**Text shown**:
***
Firefox/Channels/Postmortem/61
From MozillaWiki
Notes for 61 post mortem
10:00am PDT Tuesday July 17 (after the Channel Meeting) Vidyo channel: release coordination IRC: #release-drivers
Contents
Some stats
- around 251 uplifts to beta61
- uplifts during beta: https://mzl.la/2JtfYxn
- uplifts during RC week: https://mzl.la/2Nmbx9X
- pretty much in line with most recent releases
What went well?
- Shortest post-Dawn Beta cycle (and an All Hands thrown in for good measure), went very smoothly!
- Good responsiveness from engineering teams on picking up unassigned bugs and getting patches landed before the last minute.
- Good feedback from Marketing on release notes
- We shipped RDL! \o/
What's new page
- Deployment issues meant that the live WNP wasn't ready for testing until 4am UTC on the 26th (i.e. release day)
- Confusion with QA about expected vs. actual results (compounded by the rollout issues)
- when should it be ready/deployed? Does it need to be on merge day after the merge or can it be tested earlier during RC week?
***
**Source material**:
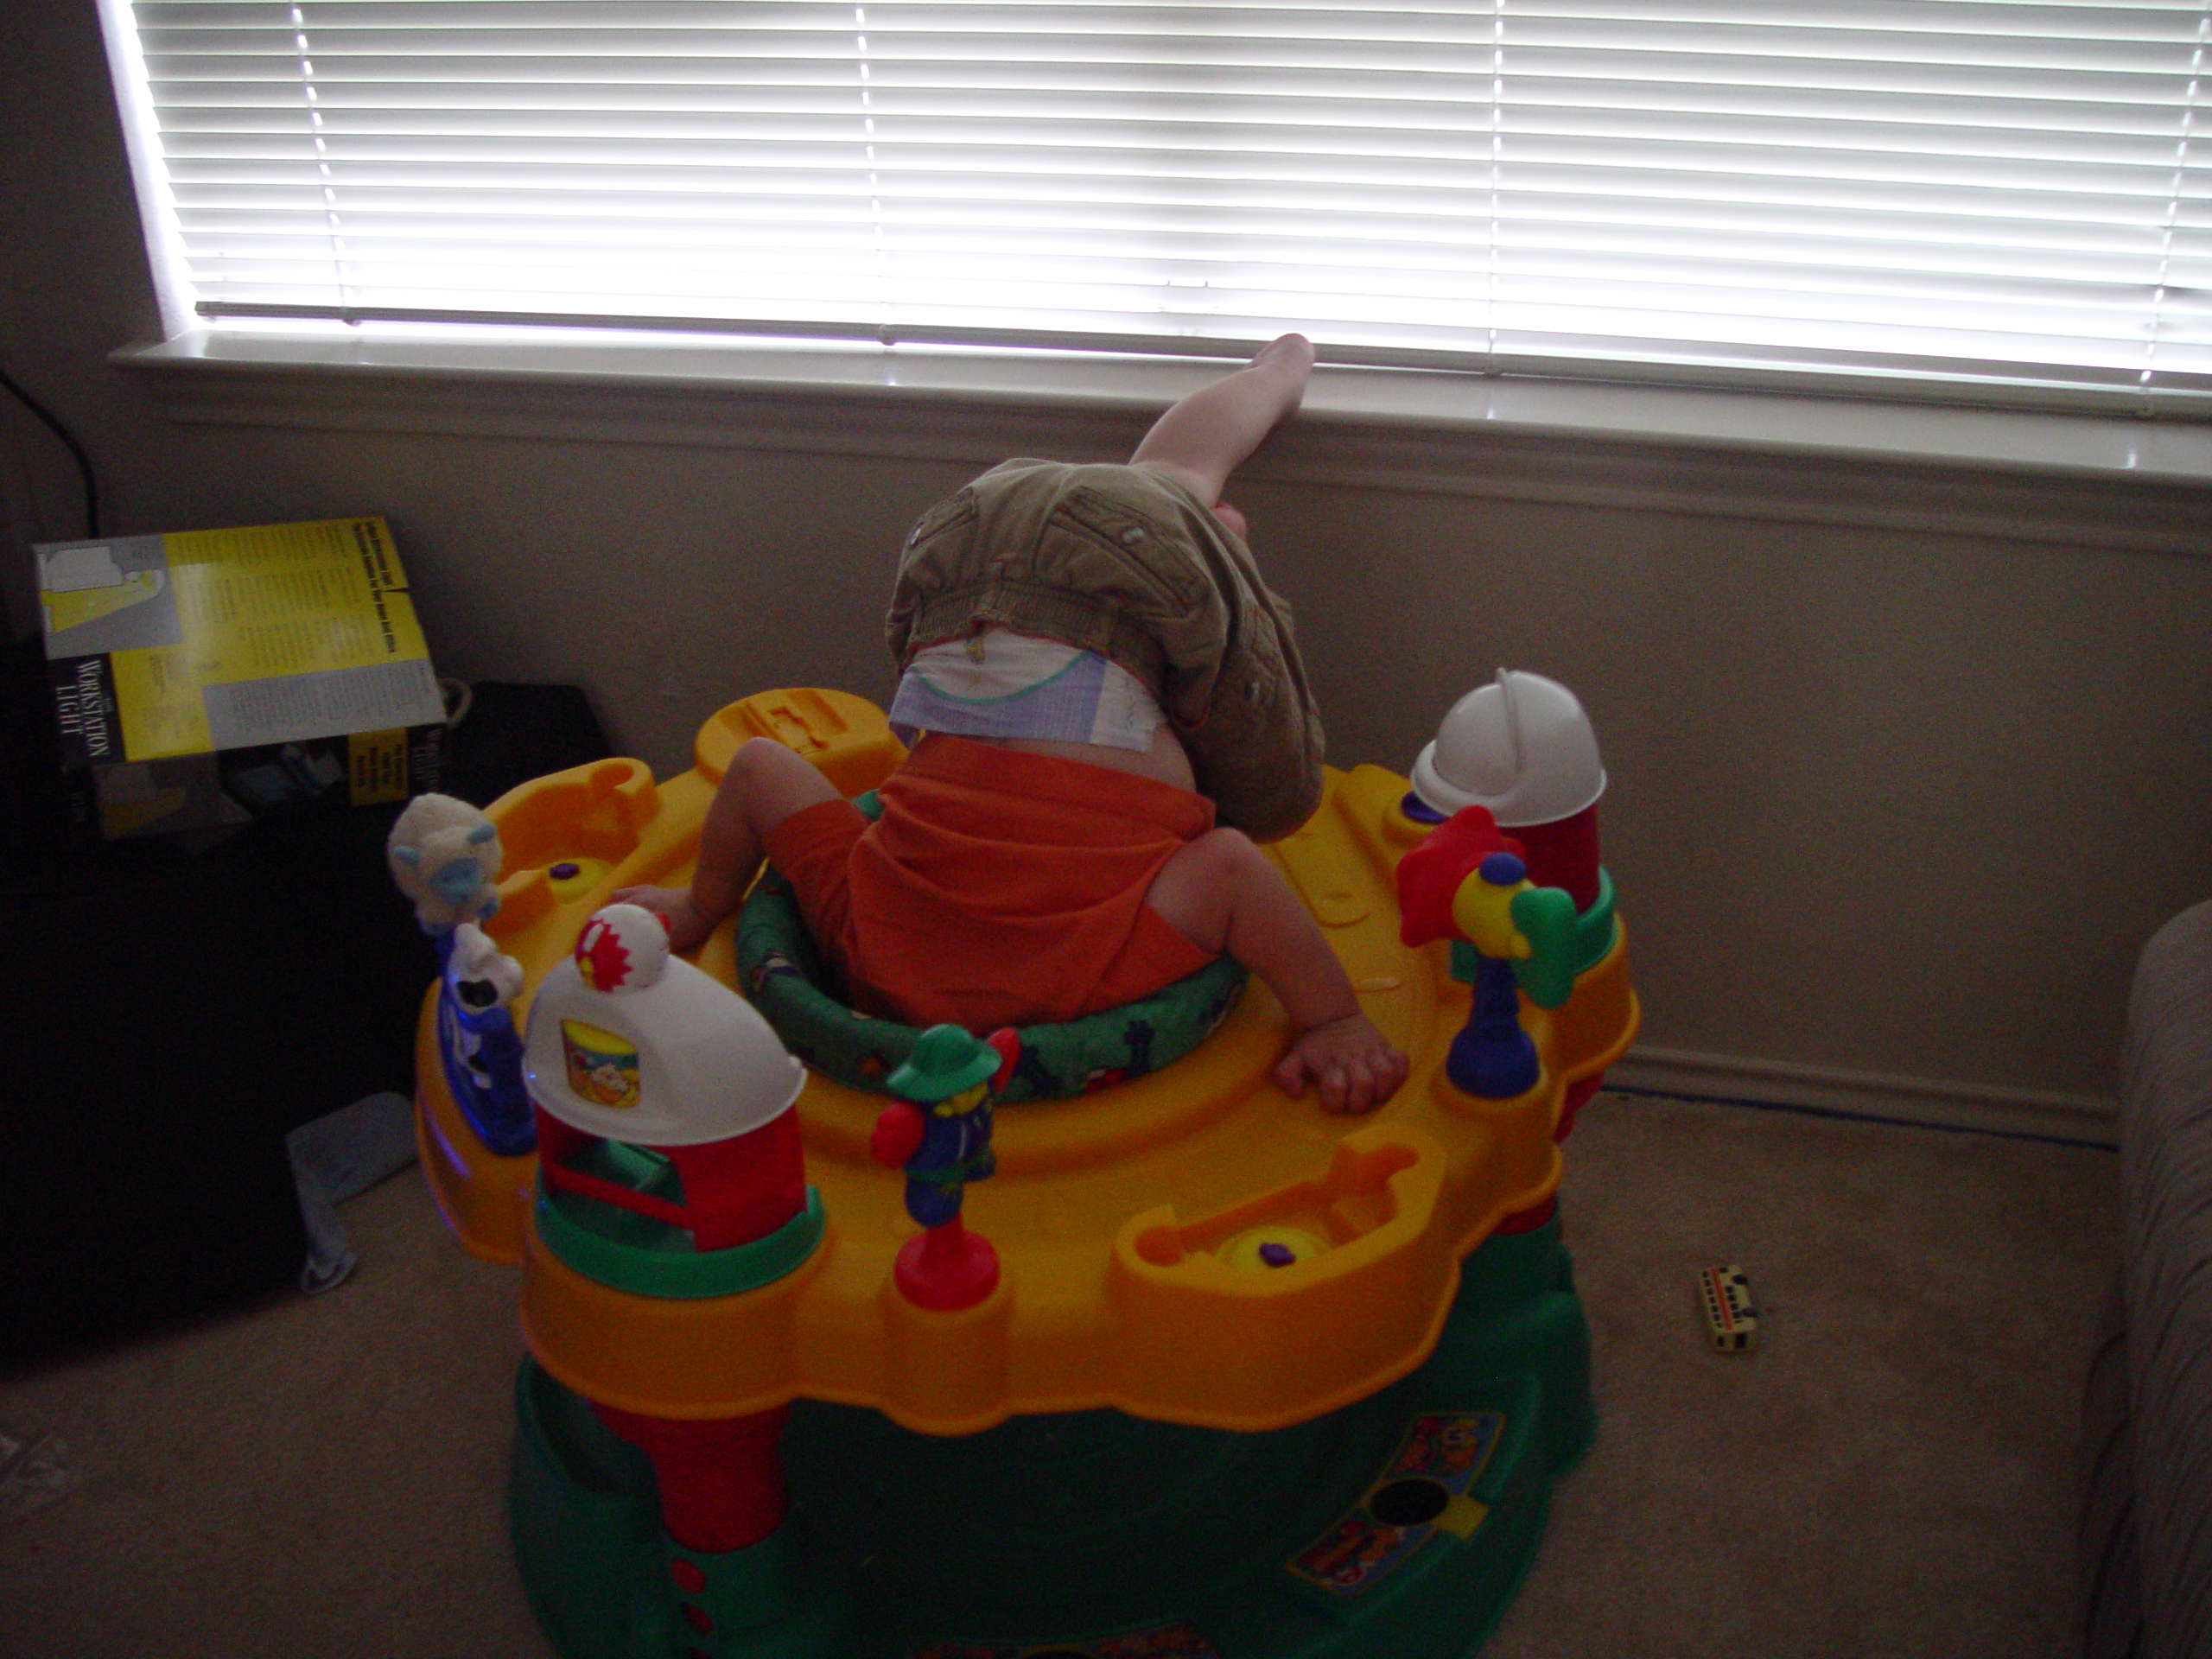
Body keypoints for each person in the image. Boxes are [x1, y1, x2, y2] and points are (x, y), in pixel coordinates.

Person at [617, 334, 1408, 1113]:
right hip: (961, 577)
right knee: (1159, 487)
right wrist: (699, 906)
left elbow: (1233, 867)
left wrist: (1331, 1018)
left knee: (1261, 775)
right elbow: (757, 768)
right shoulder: (858, 933)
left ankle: (1230, 495)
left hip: (1117, 622)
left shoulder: (1100, 972)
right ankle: (1268, 391)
***
**Tasks and exercises**:
a. Do these statements agree with the Firefox 61 post mortem notes above the material? (i) Around 251 uplifts went to beta61. (ii) The live What's new page was ready for testing the day before release day. (iii) Marketing gave good feedback on the release notes. For each, answer yes or no and quote the words that decide it.
b. Which points do the Firefox 61 post mortem notes list under "What went well?"? Give every one.

**Answers for the exercise**:
a.
(i) Yes: "around 251 uplifts to beta61"
(ii) No: "the live WNP wasn't ready for testing until 4am UTC on the 26th (i.e. release day)"
(iii) Yes: "Good feedback from Marketing on release notes"

b.
- Shortest post-Dawn Beta cycle (and an All Hands thrown in for good measure), went very smoothly!
- Good responsiveness from engineering teams on picking up unassigned bugs and getting patches landed before the last minute.
- Good feedback from Marketing on release notes
- We shipped RDL! \o/